DATASET RECORDS ->
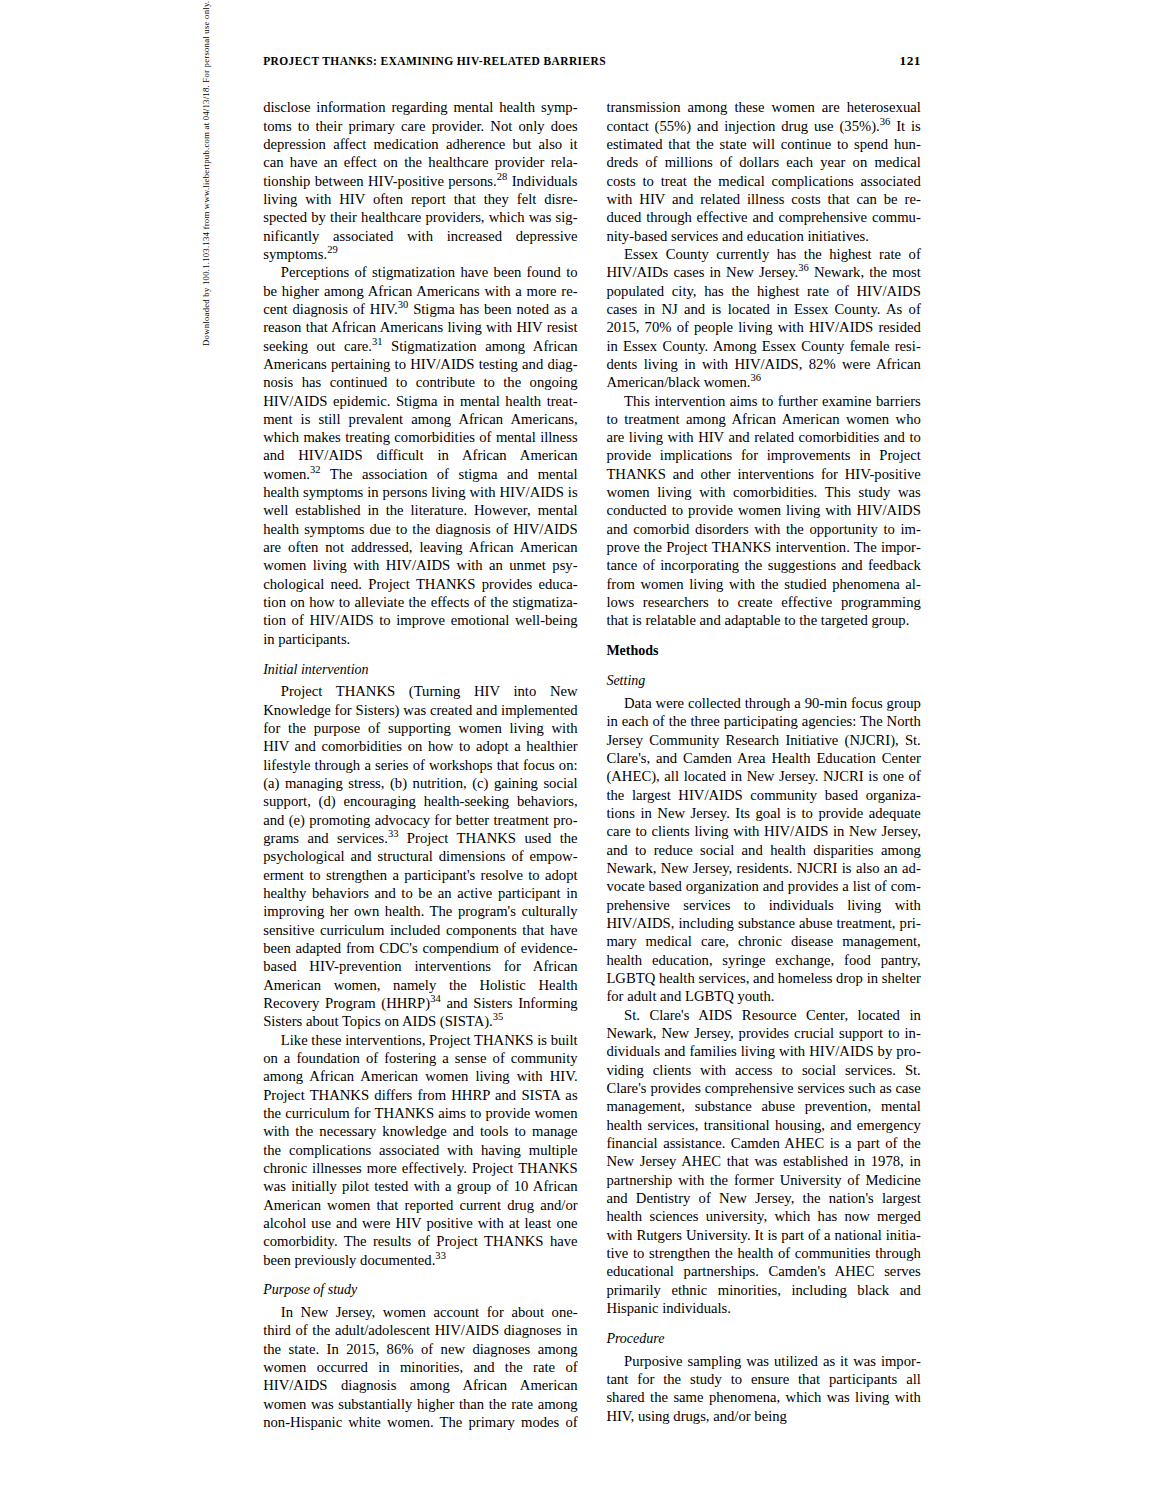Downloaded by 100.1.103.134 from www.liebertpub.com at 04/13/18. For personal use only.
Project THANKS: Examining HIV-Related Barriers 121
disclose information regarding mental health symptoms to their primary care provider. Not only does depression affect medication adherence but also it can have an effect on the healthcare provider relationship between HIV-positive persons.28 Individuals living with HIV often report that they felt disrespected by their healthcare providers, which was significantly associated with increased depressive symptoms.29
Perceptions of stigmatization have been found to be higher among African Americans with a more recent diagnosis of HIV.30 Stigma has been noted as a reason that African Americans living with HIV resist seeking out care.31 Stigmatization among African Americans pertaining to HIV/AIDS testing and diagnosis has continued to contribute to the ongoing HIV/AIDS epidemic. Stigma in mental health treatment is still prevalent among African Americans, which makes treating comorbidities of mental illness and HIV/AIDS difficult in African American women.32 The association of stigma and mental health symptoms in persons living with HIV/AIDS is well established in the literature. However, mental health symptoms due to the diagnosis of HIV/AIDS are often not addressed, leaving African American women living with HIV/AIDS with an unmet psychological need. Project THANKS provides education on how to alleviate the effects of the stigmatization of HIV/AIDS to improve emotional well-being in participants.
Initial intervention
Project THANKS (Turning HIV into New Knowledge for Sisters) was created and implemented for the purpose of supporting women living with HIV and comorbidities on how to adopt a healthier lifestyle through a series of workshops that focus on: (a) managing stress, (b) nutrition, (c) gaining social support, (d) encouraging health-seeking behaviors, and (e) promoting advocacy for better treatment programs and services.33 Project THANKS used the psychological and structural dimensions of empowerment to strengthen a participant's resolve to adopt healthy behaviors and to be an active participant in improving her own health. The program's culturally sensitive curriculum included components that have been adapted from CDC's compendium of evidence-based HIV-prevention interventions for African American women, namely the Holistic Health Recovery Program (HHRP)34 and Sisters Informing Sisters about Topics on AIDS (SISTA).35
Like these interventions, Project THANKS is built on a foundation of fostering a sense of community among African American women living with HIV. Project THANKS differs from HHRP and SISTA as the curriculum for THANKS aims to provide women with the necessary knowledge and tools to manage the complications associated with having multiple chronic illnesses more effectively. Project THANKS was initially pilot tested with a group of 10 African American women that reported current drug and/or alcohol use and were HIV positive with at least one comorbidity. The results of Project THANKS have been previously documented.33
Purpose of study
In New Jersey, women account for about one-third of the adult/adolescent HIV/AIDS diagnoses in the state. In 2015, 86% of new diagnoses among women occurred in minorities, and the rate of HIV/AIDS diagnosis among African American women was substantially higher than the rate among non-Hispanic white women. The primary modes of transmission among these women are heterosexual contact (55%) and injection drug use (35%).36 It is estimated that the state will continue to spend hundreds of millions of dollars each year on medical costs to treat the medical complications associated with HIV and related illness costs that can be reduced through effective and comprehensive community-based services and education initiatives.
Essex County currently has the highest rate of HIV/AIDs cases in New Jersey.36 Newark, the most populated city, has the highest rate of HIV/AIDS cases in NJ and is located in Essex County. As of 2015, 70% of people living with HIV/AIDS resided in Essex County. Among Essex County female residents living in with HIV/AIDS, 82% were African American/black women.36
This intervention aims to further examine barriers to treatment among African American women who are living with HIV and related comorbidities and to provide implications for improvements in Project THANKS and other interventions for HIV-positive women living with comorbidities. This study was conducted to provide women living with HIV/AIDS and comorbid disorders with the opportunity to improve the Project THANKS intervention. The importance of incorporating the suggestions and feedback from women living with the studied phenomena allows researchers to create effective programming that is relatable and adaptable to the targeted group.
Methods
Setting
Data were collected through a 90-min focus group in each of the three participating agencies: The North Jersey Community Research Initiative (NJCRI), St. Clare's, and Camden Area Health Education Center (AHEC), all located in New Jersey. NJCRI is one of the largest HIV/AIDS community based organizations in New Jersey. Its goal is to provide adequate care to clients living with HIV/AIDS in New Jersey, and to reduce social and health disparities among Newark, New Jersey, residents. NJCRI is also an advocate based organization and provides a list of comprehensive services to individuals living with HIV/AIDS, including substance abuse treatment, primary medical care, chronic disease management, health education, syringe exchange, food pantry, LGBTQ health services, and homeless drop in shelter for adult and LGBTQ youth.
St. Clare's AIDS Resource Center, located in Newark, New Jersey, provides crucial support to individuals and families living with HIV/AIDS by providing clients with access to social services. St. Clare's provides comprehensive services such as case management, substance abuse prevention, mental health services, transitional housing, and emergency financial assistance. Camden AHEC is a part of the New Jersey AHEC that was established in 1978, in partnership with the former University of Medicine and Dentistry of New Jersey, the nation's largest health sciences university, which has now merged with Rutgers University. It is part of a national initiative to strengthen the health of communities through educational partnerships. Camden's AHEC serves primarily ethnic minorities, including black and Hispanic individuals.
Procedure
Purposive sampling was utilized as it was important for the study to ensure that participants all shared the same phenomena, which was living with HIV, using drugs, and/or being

EXERCISE ->
Every line of the records above where the string "each" is found should be copied.

REPLY ->
In New Jersey, women account for about one-third of the adult/adolescent HIV/AIDS diagnoses in the state. In 2015, 86% of new diagnoses among women occurred in minorities, and the rate of HIV/AIDS diagnosis among African American women was substantially higher than the rate among non-Hispanic white women. The primary modes of transmission among these women are heterosexual contact (55%) and injection drug use (35%).36 It is estimated that the state will continue to spend hundreds of millions of dollars each year on medical costs to treat the medical complications associated with HIV and related illness costs that can be reduced through effective and comprehensive community-based services and education initiatives.
Data were collected through a 90-min focus group in each of the three participating agencies: The North Jersey Community Research Initiative (NJCRI), St. Clare's, and Camden Area Health Education Center (AHEC), all located in New Jersey. NJCRI is one of the largest HIV/AIDS community based organizations in New Jersey. Its goal is to provide adequate care to clients living with HIV/AIDS in New Jersey, and to reduce social and health disparities among Newark, New Jersey, residents. NJCRI is also an advocate based organization and provides a list of comprehensive services to individuals living with HIV/AIDS, including substance abuse treatment, primary medical care, chronic disease management, health education, syringe exchange, food pantry, LGBTQ health services, and homeless drop in shelter for adult and LGBTQ youth.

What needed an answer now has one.